Some of the goats made it to college when they were summoned to the Western Michigan University campus where personnel there had the smart idea of putting them to work on sections of the property that invasives had taken over, most notably Oriental Bittersweet.
Goats have been hired to do similar work all across the country, including keeping vegetation under control at O’Hare International Airport in Chicago.
Fickle noted that the breeds of goats in his herd included Alpines, Boers, Nubians and Tottenburgs.
There’s a nice historical tie-in to having goats in Harbert, and it began with the Sandburg family who had a lakefront home just down Prairie Road from Camp Hazelhurst in the Birchwood subdivision from 1928-1945.

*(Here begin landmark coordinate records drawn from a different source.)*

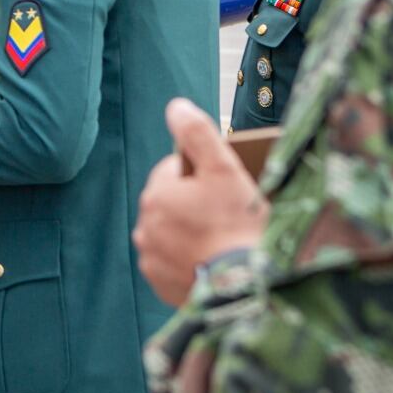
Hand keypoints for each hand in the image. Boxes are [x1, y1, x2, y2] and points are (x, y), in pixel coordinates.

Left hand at [134, 98, 270, 306]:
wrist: (247, 286)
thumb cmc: (239, 224)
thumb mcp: (224, 169)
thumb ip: (197, 133)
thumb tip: (175, 106)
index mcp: (156, 195)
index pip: (174, 173)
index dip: (202, 177)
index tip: (224, 191)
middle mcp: (145, 227)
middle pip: (172, 204)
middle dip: (194, 205)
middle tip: (227, 218)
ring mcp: (151, 257)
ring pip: (171, 233)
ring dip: (189, 233)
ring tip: (221, 242)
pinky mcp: (160, 283)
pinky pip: (172, 262)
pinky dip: (187, 260)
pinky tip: (211, 262)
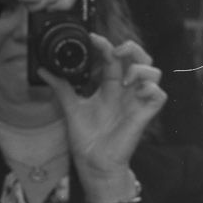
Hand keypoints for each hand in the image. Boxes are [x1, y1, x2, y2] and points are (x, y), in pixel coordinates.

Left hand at [49, 36, 165, 191]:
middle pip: (140, 59)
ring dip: (140, 68)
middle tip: (115, 52)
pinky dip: (151, 88)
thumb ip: (60, 87)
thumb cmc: (87, 139)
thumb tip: (43, 71)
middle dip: (132, 48)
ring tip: (124, 79)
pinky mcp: (144, 115)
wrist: (93, 164)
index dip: (106, 45)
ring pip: (154, 73)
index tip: (92, 39)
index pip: (114, 58)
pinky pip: (159, 94)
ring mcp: (136, 102)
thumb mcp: (71, 108)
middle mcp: (125, 92)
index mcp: (109, 88)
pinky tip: (136, 92)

Lilian, the wife of the famous Pulitzer Prize-winning writer and poet Carl Sandburg, purchased a small goat herd in 1935, and they named their property the “Chikaming Goat Farm.”
Lilian’s goat breeding program became almost as famous as her husband’s writings, and she garnered national recognition for the high milk production her prized goats achieved.
Unfortunately, the severe winter weather conditions often experienced in Harbor Country prompted the Sandburg family and their beloved goats to relocate to the milder climate of Flat Rock, North Carolina.
Further information pertaining to the Sandburgs and their time in Harbert may be found on the historical signage located at Harbert Community Park, and on the plaque produced to honor them located by the entrance of Chikaming Township Center.
Fortunately, the Fickles have no plans to leave Michigan, and during their spare time they produce and market their homemade goat milk soap.
During the wintertime their goats are kept warm and well-fed with hay, taking a “vacation” from their regular munching maintenance work until another spring rolls around, and when the herd is hungry invasive species should be scared.
As the Prairie Clubbers at Camp Hazelhurst discovered, hiring this movable herd of goats was a very good move.